::: Data supplied :::

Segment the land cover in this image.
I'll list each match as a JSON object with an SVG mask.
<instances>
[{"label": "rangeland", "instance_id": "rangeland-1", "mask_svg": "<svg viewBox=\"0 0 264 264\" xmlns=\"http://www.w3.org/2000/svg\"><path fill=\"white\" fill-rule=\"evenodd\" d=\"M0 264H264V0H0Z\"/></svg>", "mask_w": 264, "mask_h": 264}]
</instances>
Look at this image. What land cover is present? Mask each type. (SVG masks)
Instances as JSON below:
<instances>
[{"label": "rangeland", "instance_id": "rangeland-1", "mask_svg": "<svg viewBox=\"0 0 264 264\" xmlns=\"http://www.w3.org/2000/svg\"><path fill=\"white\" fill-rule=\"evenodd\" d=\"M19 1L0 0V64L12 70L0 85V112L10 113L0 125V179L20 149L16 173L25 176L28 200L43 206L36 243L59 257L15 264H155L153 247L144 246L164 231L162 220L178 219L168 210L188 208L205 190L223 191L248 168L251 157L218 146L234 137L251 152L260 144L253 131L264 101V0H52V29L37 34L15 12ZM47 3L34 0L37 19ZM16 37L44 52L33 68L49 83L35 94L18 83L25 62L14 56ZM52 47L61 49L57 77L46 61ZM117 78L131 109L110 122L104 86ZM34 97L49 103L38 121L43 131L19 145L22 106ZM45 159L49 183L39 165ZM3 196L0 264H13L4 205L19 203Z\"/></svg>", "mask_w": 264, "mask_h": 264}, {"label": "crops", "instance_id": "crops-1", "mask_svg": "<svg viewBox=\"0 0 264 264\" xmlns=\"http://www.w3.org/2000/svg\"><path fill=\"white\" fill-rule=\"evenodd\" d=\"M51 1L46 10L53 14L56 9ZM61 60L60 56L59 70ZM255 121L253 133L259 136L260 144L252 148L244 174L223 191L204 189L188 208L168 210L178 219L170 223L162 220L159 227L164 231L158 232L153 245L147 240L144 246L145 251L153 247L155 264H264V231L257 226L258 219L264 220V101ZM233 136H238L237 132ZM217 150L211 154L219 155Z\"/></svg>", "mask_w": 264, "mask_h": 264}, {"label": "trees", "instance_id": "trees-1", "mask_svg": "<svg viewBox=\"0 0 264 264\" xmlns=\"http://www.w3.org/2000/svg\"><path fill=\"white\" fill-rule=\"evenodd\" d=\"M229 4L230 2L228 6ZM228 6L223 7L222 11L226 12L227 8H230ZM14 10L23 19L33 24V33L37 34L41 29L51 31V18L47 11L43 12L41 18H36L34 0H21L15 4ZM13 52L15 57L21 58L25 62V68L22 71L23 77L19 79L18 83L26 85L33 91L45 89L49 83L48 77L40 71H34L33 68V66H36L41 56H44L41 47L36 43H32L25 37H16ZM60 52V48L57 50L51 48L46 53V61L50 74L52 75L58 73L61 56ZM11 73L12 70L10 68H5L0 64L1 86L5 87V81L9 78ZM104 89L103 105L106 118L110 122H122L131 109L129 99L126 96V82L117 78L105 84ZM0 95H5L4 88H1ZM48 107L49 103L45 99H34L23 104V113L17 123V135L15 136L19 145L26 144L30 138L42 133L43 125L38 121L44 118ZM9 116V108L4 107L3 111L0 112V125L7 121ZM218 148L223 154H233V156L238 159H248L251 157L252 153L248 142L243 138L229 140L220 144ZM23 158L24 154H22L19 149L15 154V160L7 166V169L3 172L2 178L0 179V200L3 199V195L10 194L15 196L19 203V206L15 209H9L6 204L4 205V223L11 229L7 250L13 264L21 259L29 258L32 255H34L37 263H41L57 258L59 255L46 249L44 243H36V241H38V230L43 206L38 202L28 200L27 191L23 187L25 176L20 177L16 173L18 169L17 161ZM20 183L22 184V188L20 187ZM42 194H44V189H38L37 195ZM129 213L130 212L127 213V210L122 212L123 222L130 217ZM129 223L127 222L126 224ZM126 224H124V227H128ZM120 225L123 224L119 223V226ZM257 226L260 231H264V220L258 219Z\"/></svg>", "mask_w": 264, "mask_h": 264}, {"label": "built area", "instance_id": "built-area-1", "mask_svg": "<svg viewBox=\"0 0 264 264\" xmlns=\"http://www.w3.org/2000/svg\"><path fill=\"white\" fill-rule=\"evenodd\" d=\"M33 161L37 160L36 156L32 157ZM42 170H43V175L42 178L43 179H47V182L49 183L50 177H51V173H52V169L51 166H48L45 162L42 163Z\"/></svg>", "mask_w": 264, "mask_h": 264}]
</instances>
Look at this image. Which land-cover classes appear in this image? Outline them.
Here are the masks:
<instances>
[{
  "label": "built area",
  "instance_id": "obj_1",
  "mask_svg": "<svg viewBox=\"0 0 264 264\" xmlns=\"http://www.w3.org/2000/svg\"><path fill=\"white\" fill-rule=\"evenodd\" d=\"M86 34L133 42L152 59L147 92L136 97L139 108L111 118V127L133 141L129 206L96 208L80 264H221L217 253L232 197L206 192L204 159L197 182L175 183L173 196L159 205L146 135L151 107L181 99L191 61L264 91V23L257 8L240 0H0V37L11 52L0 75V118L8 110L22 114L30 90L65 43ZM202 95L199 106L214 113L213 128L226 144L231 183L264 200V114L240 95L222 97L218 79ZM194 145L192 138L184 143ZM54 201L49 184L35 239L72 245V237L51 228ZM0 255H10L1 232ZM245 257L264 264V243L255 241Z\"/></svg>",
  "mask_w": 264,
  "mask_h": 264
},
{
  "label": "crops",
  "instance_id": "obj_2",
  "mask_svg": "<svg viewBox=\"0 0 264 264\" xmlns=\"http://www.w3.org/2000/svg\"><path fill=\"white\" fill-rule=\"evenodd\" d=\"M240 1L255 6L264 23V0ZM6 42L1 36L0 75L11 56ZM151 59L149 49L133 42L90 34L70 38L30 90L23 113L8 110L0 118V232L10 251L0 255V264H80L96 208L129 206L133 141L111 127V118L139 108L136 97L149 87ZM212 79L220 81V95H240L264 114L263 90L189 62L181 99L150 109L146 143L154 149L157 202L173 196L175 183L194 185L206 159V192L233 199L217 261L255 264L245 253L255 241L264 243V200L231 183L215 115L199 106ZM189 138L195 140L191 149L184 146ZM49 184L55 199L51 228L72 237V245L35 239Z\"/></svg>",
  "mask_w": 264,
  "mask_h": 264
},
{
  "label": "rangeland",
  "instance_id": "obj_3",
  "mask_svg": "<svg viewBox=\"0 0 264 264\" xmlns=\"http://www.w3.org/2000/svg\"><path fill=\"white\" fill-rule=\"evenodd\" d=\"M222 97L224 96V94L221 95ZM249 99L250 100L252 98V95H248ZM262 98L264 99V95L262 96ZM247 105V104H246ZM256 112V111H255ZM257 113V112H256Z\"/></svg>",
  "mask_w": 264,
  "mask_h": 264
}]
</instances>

:::

• **Job**: Repeat each entry word for word.

• **Expected answer**:
Segment the land cover in this image.
I'll list each match as a JSON object with an SVG mask.
<instances>
[{"label": "rangeland", "instance_id": "rangeland-1", "mask_svg": "<svg viewBox=\"0 0 264 264\" xmlns=\"http://www.w3.org/2000/svg\"><path fill=\"white\" fill-rule=\"evenodd\" d=\"M0 264H264V0H0Z\"/></svg>", "mask_w": 264, "mask_h": 264}]
</instances>
Look at this image. What land cover is present? Mask each type. (SVG masks)
Instances as JSON below:
<instances>
[{"label": "rangeland", "instance_id": "rangeland-1", "mask_svg": "<svg viewBox=\"0 0 264 264\" xmlns=\"http://www.w3.org/2000/svg\"><path fill=\"white\" fill-rule=\"evenodd\" d=\"M19 1L0 0V64L12 70L0 85V112L10 113L0 125V179L20 149L16 173L25 176L28 200L43 206L36 243L59 257L15 264H155L153 247L144 246L164 231L162 220L178 219L168 210L188 208L205 190L223 191L248 168L251 157L218 146L234 137L251 152L260 144L253 131L264 101V0H52V29L37 34L15 12ZM47 3L34 0L37 19ZM16 37L44 52L33 68L49 83L35 94L18 83L25 62L14 56ZM52 47L61 49L57 77L46 61ZM117 78L131 109L110 122L104 86ZM34 97L49 103L38 121L43 131L19 145L22 106ZM45 159L49 183L39 165ZM3 196L0 264H13L4 205L19 203Z\"/></svg>", "mask_w": 264, "mask_h": 264}, {"label": "crops", "instance_id": "crops-1", "mask_svg": "<svg viewBox=\"0 0 264 264\" xmlns=\"http://www.w3.org/2000/svg\"><path fill=\"white\" fill-rule=\"evenodd\" d=\"M51 1L46 10L53 14L56 9ZM61 60L60 56L59 70ZM255 121L253 133L259 136L260 144L252 148L244 174L223 191L204 189L188 208L168 210L178 219L170 223L162 220L159 227L164 231L158 232L153 245L147 240L144 246L145 251L153 247L155 264H264V231L257 226L258 219L264 220V101ZM233 136H238L237 132ZM217 150L211 154L219 155Z\"/></svg>", "mask_w": 264, "mask_h": 264}, {"label": "trees", "instance_id": "trees-1", "mask_svg": "<svg viewBox=\"0 0 264 264\" xmlns=\"http://www.w3.org/2000/svg\"><path fill=\"white\" fill-rule=\"evenodd\" d=\"M229 4L230 2L228 6ZM228 6L223 7L222 11L226 12L227 8H230ZM14 10L23 19L33 24V33L37 34L41 29L51 31V18L47 11L43 12L41 18H36L34 0H21L15 4ZM13 52L15 57L21 58L25 62V68L22 71L23 77L19 79L18 83L26 85L33 91L45 89L49 83L48 77L40 71H34L33 68V66H36L41 56H44L41 47L36 43H32L25 37H16ZM60 52V48L57 50L51 48L46 53V61L50 74L52 75L58 73L61 56ZM11 73L12 70L10 68H5L0 64L1 86L5 87V81L9 78ZM104 89L103 105L106 118L110 122H122L131 109L129 99L126 96V82L117 78L105 84ZM0 95H5L4 88H1ZM48 107L49 103L45 99H34L23 104V113L17 123V135L15 136L19 145L26 144L30 138L42 133L43 125L38 121L44 118ZM9 116V108L4 107L3 111L0 112V125L7 121ZM218 148L223 154H233V156L238 159H248L251 157L252 153L248 142L243 138L229 140L220 144ZM23 158L24 154H22L19 149L15 154V160L7 166V169L3 172L2 178L0 179V200L3 199V195L10 194L15 196L19 203V206L15 209H9L6 204L4 205V223L11 229L7 250L13 264L21 259L29 258L32 255H34L37 263H41L57 258L59 255L46 249L44 243H36V241H38V230L43 206L38 202L28 200L27 191L23 187L25 176L20 177L16 173L18 169L17 161ZM20 183L22 184V188L20 187ZM42 194H44V189H38L37 195ZM129 213L130 212L127 213V210L122 212L123 222L130 217ZM129 223L127 222L126 224ZM126 224H124V227H128ZM120 225L123 224L119 223V226ZM257 226L260 231H264V220L258 219Z\"/></svg>", "mask_w": 264, "mask_h": 264}, {"label": "built area", "instance_id": "built-area-1", "mask_svg": "<svg viewBox=\"0 0 264 264\" xmlns=\"http://www.w3.org/2000/svg\"><path fill=\"white\" fill-rule=\"evenodd\" d=\"M33 161L37 160L36 156L32 157ZM42 170H43V175L42 178L43 179H47V182L49 183L50 177H51V173H52V169L51 166H48L45 162L42 163Z\"/></svg>", "mask_w": 264, "mask_h": 264}]
</instances>
Look at this image. Which land-cover classes appear in this image? Outline them.
Here are the masks:
<instances>
[{
  "label": "built area",
  "instance_id": "obj_1",
  "mask_svg": "<svg viewBox=\"0 0 264 264\" xmlns=\"http://www.w3.org/2000/svg\"><path fill=\"white\" fill-rule=\"evenodd\" d=\"M86 34L133 42L152 59L147 92L136 97L139 108L111 118V127L133 141L129 206L96 208L80 264H221L217 253L232 197L206 192L204 159L197 182L175 183L173 196L159 205L146 135L151 107L181 99L191 61L264 91V23L257 8L240 0H0V37L11 52L0 75V118L8 110L22 114L30 90L65 43ZM202 95L199 106L214 113L213 128L226 144L231 183L264 200V114L240 95L222 97L218 79ZM194 145L192 138L184 143ZM54 201L49 184L35 239L72 245V237L51 228ZM0 255H10L1 232ZM245 257L264 264V243L255 241Z\"/></svg>",
  "mask_w": 264,
  "mask_h": 264
},
{
  "label": "crops",
  "instance_id": "obj_2",
  "mask_svg": "<svg viewBox=\"0 0 264 264\" xmlns=\"http://www.w3.org/2000/svg\"><path fill=\"white\" fill-rule=\"evenodd\" d=\"M240 1L255 6L264 23V0ZM6 42L1 36L0 75L11 56ZM151 59L149 49L133 42L90 34L70 38L30 90L23 113L8 110L0 118V232L10 251L0 255V264H80L96 208L129 206L133 141L111 127V118L139 108L136 97L149 87ZM212 79L220 81V95H240L264 114L263 90L189 62L181 99L150 109L146 143L154 149L157 202L173 196L175 183L194 185L206 159V192L233 199L217 261L255 264L245 253L255 241L264 243V200L231 183L215 115L199 106ZM189 138L195 140L191 149L184 146ZM49 184L55 199L51 228L72 237V245L35 239Z\"/></svg>",
  "mask_w": 264,
  "mask_h": 264
},
{
  "label": "rangeland",
  "instance_id": "obj_3",
  "mask_svg": "<svg viewBox=\"0 0 264 264\" xmlns=\"http://www.w3.org/2000/svg\"><path fill=\"white\" fill-rule=\"evenodd\" d=\"M222 97L224 96V94L221 95ZM249 99L250 100L252 98V95H248ZM262 98L264 99V95L262 96ZM247 105V104H246ZM256 112V111H255ZM257 113V112H256Z\"/></svg>",
  "mask_w": 264,
  "mask_h": 264
}]
</instances>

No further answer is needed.